_Selected text:_
* Start *
In a crisis of democracy what role can graphic designers play? Everyday Practice imparts its insights
Reclaiming protest’s age-old format, the design studio have collaborated with over 60 South Korean creatives to push their “role as designers in repairing social disruption” and resisting abuse of power.
Like many South Koreans, the Seoul-based design studio Everyday Practice was called to rethink the meaning of democracy on 3 of December 2024, when South Korea’s former president Yoon Suk Yeol tried to put the country under martial law for the first time in over four decades.
Founded by Kwon Joonho, Kim Kyung-chul and Kim Eojin as a design practice that “ponders what role design should play in the reality we live in today”, this threat to democracy on the studios doorstep was a call for Everyday Practice to reevaluate the role of the graphic designer in political emergencies. “We have the power to visualise messages in a contemporary visual language and communicate them to the public,” says Kwon. “This is a very special ability, and in times of crisis in our society, we are called upon to determine and execute what textual contexts need to be communicated and disseminated.”
Amidst the turmoil, the studio began working on a Zeitgeist poster project, aiming to craft a collaborative response to the political landscape. The team worked with over sixty designers across the country to produce political posters based on a series of declarations from the past to the present, issued by South Korean citizens whenever the country has experienced a crisis of democracy.
“In South Korea, in particular, various civil society organisations, students, and workers have issued declarations in response to crises of democracy, and the texts have been highly specific to the country’s time and political context”, explains Kwon. “We chose a single sentence from each of the long declarations that could convey the core of the text’s content, and we thought this would be most powerful if it was visualised in the medium of a poster.”
Contributions were much more abundant than the team initially anticipated. Although many Korean designers are “very careful about revealing their political and social positions”, says Kwon, a large number of creatives readily accepted their brief in the circumstance. “Many designers thought about what they could do as citizens in such a situation, but it was not clear what they should do”, he says. “When we suggested that they speak out about the current crisis of democracy through a series of declarations from the past to the present, many designers readily accepted. Superseding the initial goal of recruiting 30 designers, the project has expanded into a collaboration amongst over 60 designers and counting, with posters being uploaded to each designer’s social media accounts since early January, in the lead up to the launch of the projects online site today.
* End *
_Records for this exercise:_
* Start *
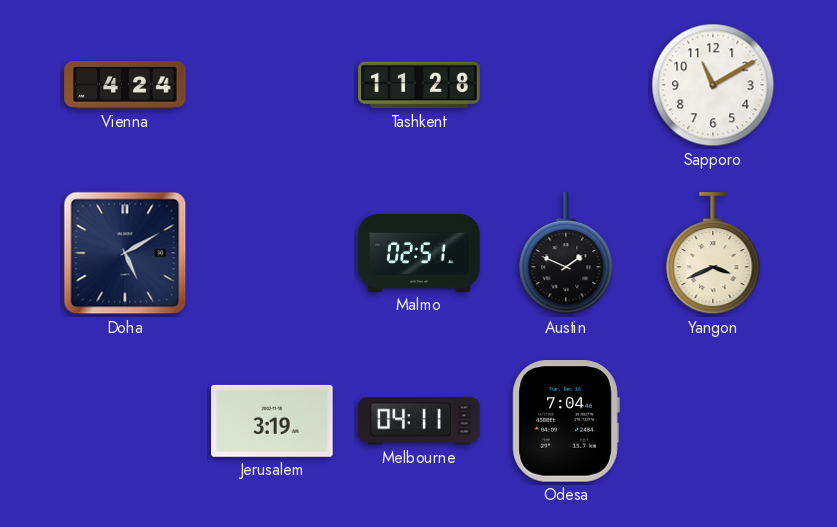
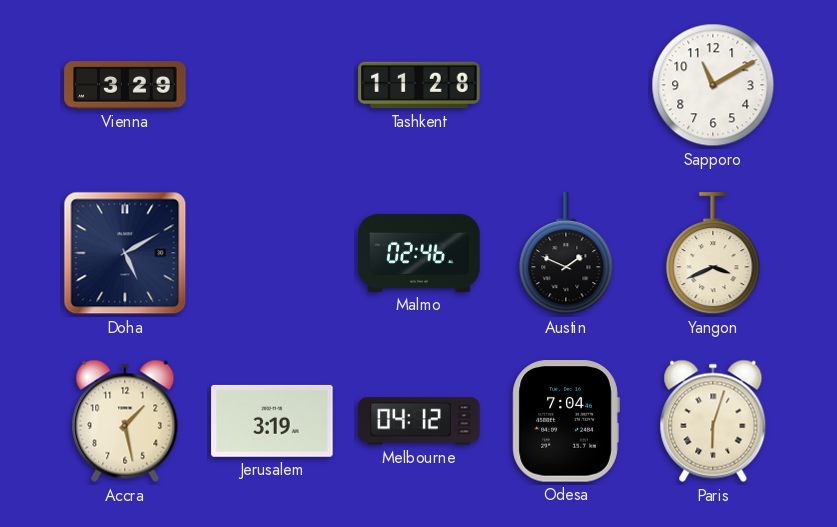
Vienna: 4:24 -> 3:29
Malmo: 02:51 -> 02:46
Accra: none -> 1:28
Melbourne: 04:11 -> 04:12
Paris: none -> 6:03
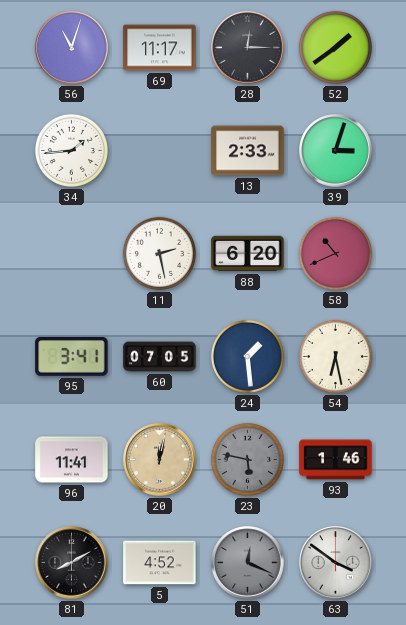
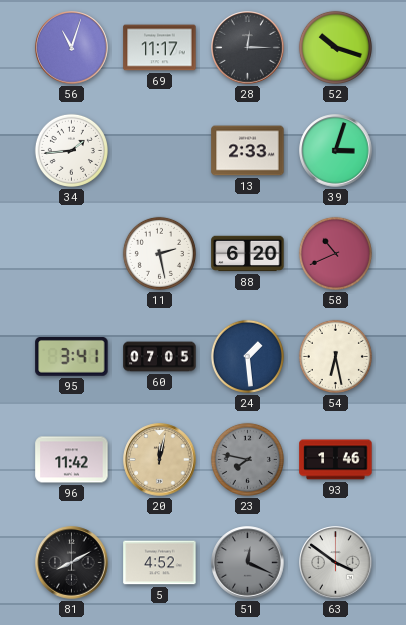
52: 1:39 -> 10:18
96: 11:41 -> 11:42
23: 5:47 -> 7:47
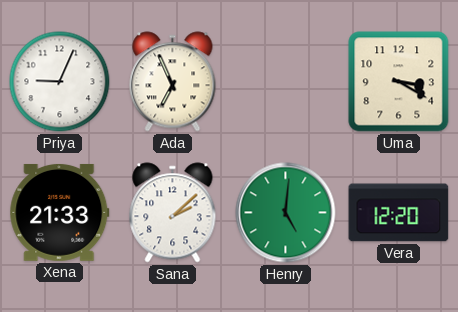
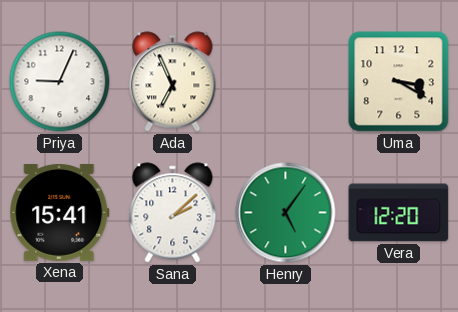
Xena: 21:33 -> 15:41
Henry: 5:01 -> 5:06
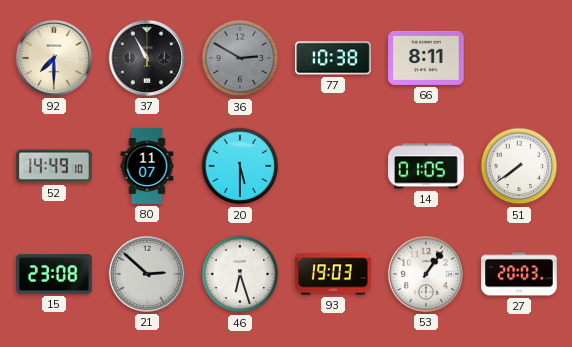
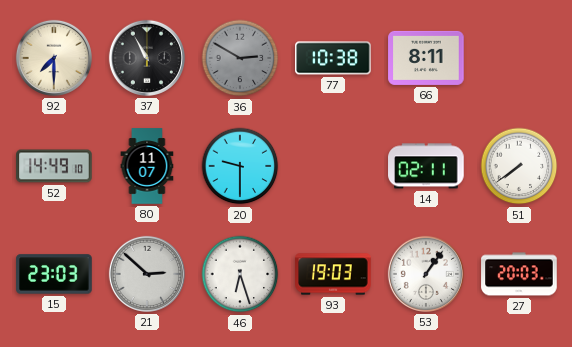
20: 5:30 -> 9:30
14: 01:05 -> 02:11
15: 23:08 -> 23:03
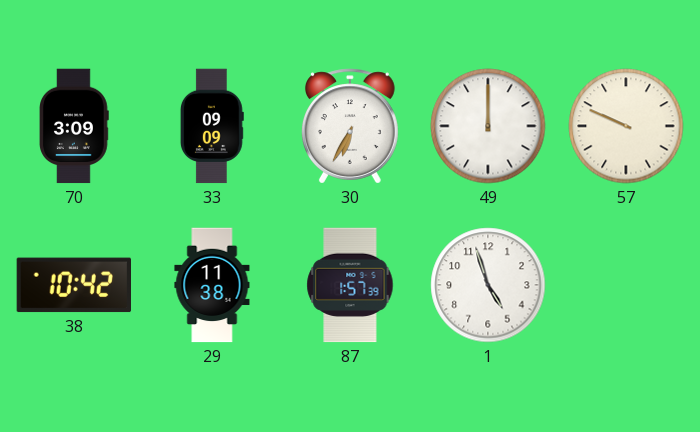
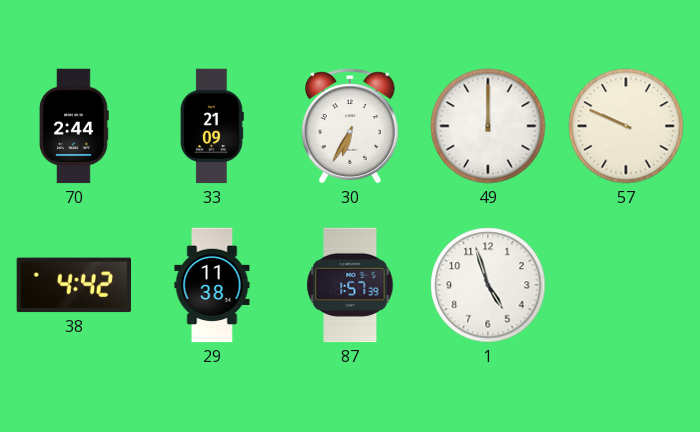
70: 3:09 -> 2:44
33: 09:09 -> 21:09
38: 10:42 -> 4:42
* End *
_Tasks for this exercise:_
1 > In the text about Everyday Practice, how many designers did the poster project first aim to recruit?
2 > Swap "Henry" for "Hugo" in the records, from the line with "Xena: 21:33 -> 15:41" through the end of the records, keeping everything else unchanged. Give only those lines, and leave out the pictures.

_Results for the exercise:_
1 > 30 designers.

2 >
Xena: 21:33 -> 15:41
Hugo: 5:01 -> 5:06
20: 5:30 -> 9:30
14: 01:05 -> 02:11
15: 23:08 -> 23:03
70: 3:09 -> 2:44
33: 09:09 -> 21:09
38: 10:42 -> 4:42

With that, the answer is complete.